Activistas não acreditam que referendo chegue a acontecer
Até ao último momento, houve quem esperasse a desobediência à disciplina de voto imposta na bancada do PSD.
Assumiu-se como uma mulher doente, com um carcinoma invasivo da mama, mãe de duas crianças, de nove e 11 anos, que está a criar com outra mulher, a quem o Estado não reconhece estatuto de mãe. Na condição de quem teme o futuro dos filhos, pediu aos deputados que avançassem com a co-adopção – a carta está no site da Ilga Portugal, organização da qual faz parte.
Não ficou surpreendida com a vitória da proposta social-democrata. Os 24 deputados do CDS iriam abster-se, mas a bancada do PSD tem 108 deputados e a esquerda, toda junta, 98. A esperança era haver no PSD quem quebrasse a disciplina de voto. E esperou até ao último momento. “Esperei até ao último momento que houvesse um sentimento mínimo de decência.”
As contas parecem-lhe fáceis de fazer. A proposta foi aprovada com 103 votos do PSD. Ora, somando os 92 votos da esquerda com os 13 do PSD que votaram sim declarando querer votar não, e um do PP que se absteve querendo opor-se, obtém-se 108. Não foi a representatividade parlamentar que ditou o referendo, “foi a imposição de voto”, e isso, diz, “não é democracia”.
Não está feliz, nem imagina que alguém possa estar. Pergunta-se: quem pode celebrar um referendo destinado a determinar se a família das suas crianças deve ser reconhecida? A ideia parece-lhe tão “estapafúrdia” que nem acredita que chegue à prática. “Acredito que o Tribunal Constitucional vai parar este processo insano e acredito que os deputados do PSD também acreditam nisso. Acho que este referendo é uma estratégia para que a co-adopção não seja aprovada.”
Sérgio Vitorino, das Panteras Rosa – Frente de Combate à Lesbigaytransfobia, também não deposita fé no referendo. “Querem pôr o país a falar de adopção e co-adopção enquanto aprovam medidas gravosas”, avalia, remetendo para decisões judiciais que podem ser tidas em conta pelo Tribunal Constitucional, a entidade que tem a última palavra sobre a realização de referendos no país.
Já este ano, o Tribunal Europeu dos Direitos Humanos condenou o Governo da Áustria por impedir a adopção num casal do mesmo sexo em que apenas a parentalidade de uma das pessoas estava reconhecida. O outro membro do casal também teria direito de adoptar a criança, senão estar-se-ia a violar a Convenção Europeia dos Direitos Humanos – o artigo 14 (proibição da discriminação) em conjugação com o artigo 8 (direito ao respeito pela vida privada e familiar).

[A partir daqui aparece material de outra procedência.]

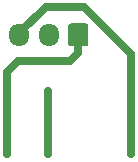
<source format=gtl>
G04 #@! TF.GenerationSoftware,KiCad,Pcbnew,5.0.1*
G04 #@! TF.CreationDate,2019-03-09T23:09:41-08:00*
G04 #@! TF.ProjectId,phoenix-adapter,70686F656E69782D616461707465722E,0.1*
G04 #@! TF.SameCoordinates,Original*
G04 #@! TF.FileFunction,Copper,L1,Top,Signal*
G04 #@! TF.FilePolarity,Positive*
%FSLAX46Y46*%
G04 Gerber Fmt 4.6, Leading zero omitted, Abs format (unit mm)*
G04 Created by KiCad (PCBNEW 5.0.1) date Sat 09 Mar 2019 11:09:41 PM PST*
%MOMM*%
%LPD*%
G01*
G04 APERTURE LIST*
G04 #@! TA.AperFunction,Conductor*
%ADD10C,0.100000*%
G04 #@! TD*
G04 #@! TA.AperFunction,ComponentPad*
%ADD11C,1.700000*%
G04 #@! TD*
G04 #@! TA.AperFunction,ComponentPad*
%ADD12O,1.700000X1.950000*%
G04 #@! TD*
G04 #@! TA.AperFunction,ViaPad*
%ADD13C,0.609600*%
G04 #@! TD*
G04 #@! TA.AperFunction,Conductor*
%ADD14C,0.635000*%
G04 #@! TD*
G04 APERTURE END LIST*
D10*
G04 #@! TO.N,/RIGHT*
G04 #@! TO.C,CON101*
G36*
X142864504Y-115612204D02*
X142888773Y-115615804D01*
X142912571Y-115621765D01*
X142935671Y-115630030D01*
X142957849Y-115640520D01*
X142978893Y-115653133D01*
X142998598Y-115667747D01*
X143016777Y-115684223D01*
X143033253Y-115702402D01*
X143047867Y-115722107D01*
X143060480Y-115743151D01*
X143070970Y-115765329D01*
X143079235Y-115788429D01*
X143085196Y-115812227D01*
X143088796Y-115836496D01*
X143090000Y-115861000D01*
X143090000Y-117311000D01*
X143088796Y-117335504D01*
X143085196Y-117359773D01*
X143079235Y-117383571D01*
X143070970Y-117406671D01*
X143060480Y-117428849D01*
X143047867Y-117449893D01*
X143033253Y-117469598D01*
X143016777Y-117487777D01*
X142998598Y-117504253D01*
X142978893Y-117518867D01*
X142957849Y-117531480D01*
X142935671Y-117541970D01*
X142912571Y-117550235D01*
X142888773Y-117556196D01*
X142864504Y-117559796D01*
X142840000Y-117561000D01*
X141640000Y-117561000D01*
X141615496Y-117559796D01*
X141591227Y-117556196D01*
X141567429Y-117550235D01*
X141544329Y-117541970D01*
X141522151Y-117531480D01*
X141501107Y-117518867D01*
X141481402Y-117504253D01*
X141463223Y-117487777D01*
X141446747Y-117469598D01*
X141432133Y-117449893D01*
X141419520Y-117428849D01*
X141409030Y-117406671D01*
X141400765Y-117383571D01*
X141394804Y-117359773D01*
X141391204Y-117335504D01*
X141390000Y-117311000D01*
X141390000Y-115861000D01*
X141391204Y-115836496D01*
X141394804Y-115812227D01*
X141400765Y-115788429D01*
X141409030Y-115765329D01*
X141419520Y-115743151D01*
X141432133Y-115722107D01*
X141446747Y-115702402D01*
X141463223Y-115684223D01*
X141481402Y-115667747D01*
X141501107Y-115653133D01*
X141522151Y-115640520D01*
X141544329Y-115630030D01*
X141567429Y-115621765D01*
X141591227Y-115615804D01*
X141615496Y-115612204D01*
X141640000Y-115611000D01*
X142840000Y-115611000D01*
X142864504Y-115612204D01*
X142864504Y-115612204D01*
G37*
D11*
G04 #@! TD*
G04 #@! TO.P,CON101,1*
G04 #@! TO.N,/RIGHT*
X142240000Y-116586000D03*
D12*
G04 #@! TO.P,CON101,2*
G04 #@! TO.N,GND*
X139740000Y-116586000D03*
G04 #@! TO.P,CON101,3*
G04 #@! TO.N,/LEFT*
X137240000Y-116586000D03*
G04 #@! TD*
D13*
G04 #@! TO.N,GND*
X139700000Y-121300000D03*
G04 #@! TO.N,/LEFT*
X146700000Y-121300000D03*
G04 #@! TO.N,/RIGHT*
X136200000Y-121300000D03*
G04 #@! TD*
D14*
G04 #@! TO.N,GND*
X139700000Y-121300000D02*
X139700000Y-126700000D01*
G04 #@! TO.N,/LEFT*
X146700000Y-126700000D02*
X146700000Y-121300000D01*
X137240000Y-116461000D02*
X137240000Y-116586000D01*
X142736500Y-114236500D02*
X139464500Y-114236500D01*
X146700000Y-118200000D02*
X142736500Y-114236500D01*
X139464500Y-114236500D02*
X137240000Y-116461000D01*
X146700000Y-121300000D02*
X146700000Y-118200000D01*
G04 #@! TO.N,/RIGHT*
X136200000Y-121300000D02*
X136200000Y-126700000D01*
X136200000Y-119700000D02*
X136200000Y-121300000D01*
X137100000Y-118800000D02*
X136200000Y-119700000D01*
X137100000Y-118800000D02*
X141550000Y-118800000D01*
X142240000Y-118110000D02*
X142240000Y-116586000D01*
X141550000Y-118800000D02*
X142240000Y-118110000D01*
G04 #@! TD*
M02*

</source>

Portugal é citado como um dos exemplos de países nos quais esta violação ocorre.
Ana Cristina Santos, da Não te Prives, tem a mesma expectativa. Permanecia incrédula horas depois de ter assistido, pela televisão, à votação: “Os deputados e as deputadas estão lá não para representar uma maioria, mas para representar todas as pessoas, e as pessoas são diversas.” Valendo-se de alguma ingenuidade, esperou até ao fim por uma acção de desobediência.
“A disciplina de voto não pode implicar o sacrifício de direitos humanos”, defende. O referendo junta duas realidades distintas: “O que está em causa, na lei da co-adopção, não é a adopção de crianças que estão em instituições, é saber se crianças que têm família têm direito a que a sua família seja reconhecida”. E a protecção dos direitos dessas crianças, na sua opinião, merecia que os deputados actuassem de acordo com as suas convicções.
A Associação Rumos Novos – Homossexuais Católicos emitiu um comunicado, considerando lamentável o corrido de declarações de voto: “Estar do lado da co-adopção por casais do mesmo sexo não é ser de direita nem de esquerda. É ser justo, humano e correcto. É estar do lado certo da barricada.”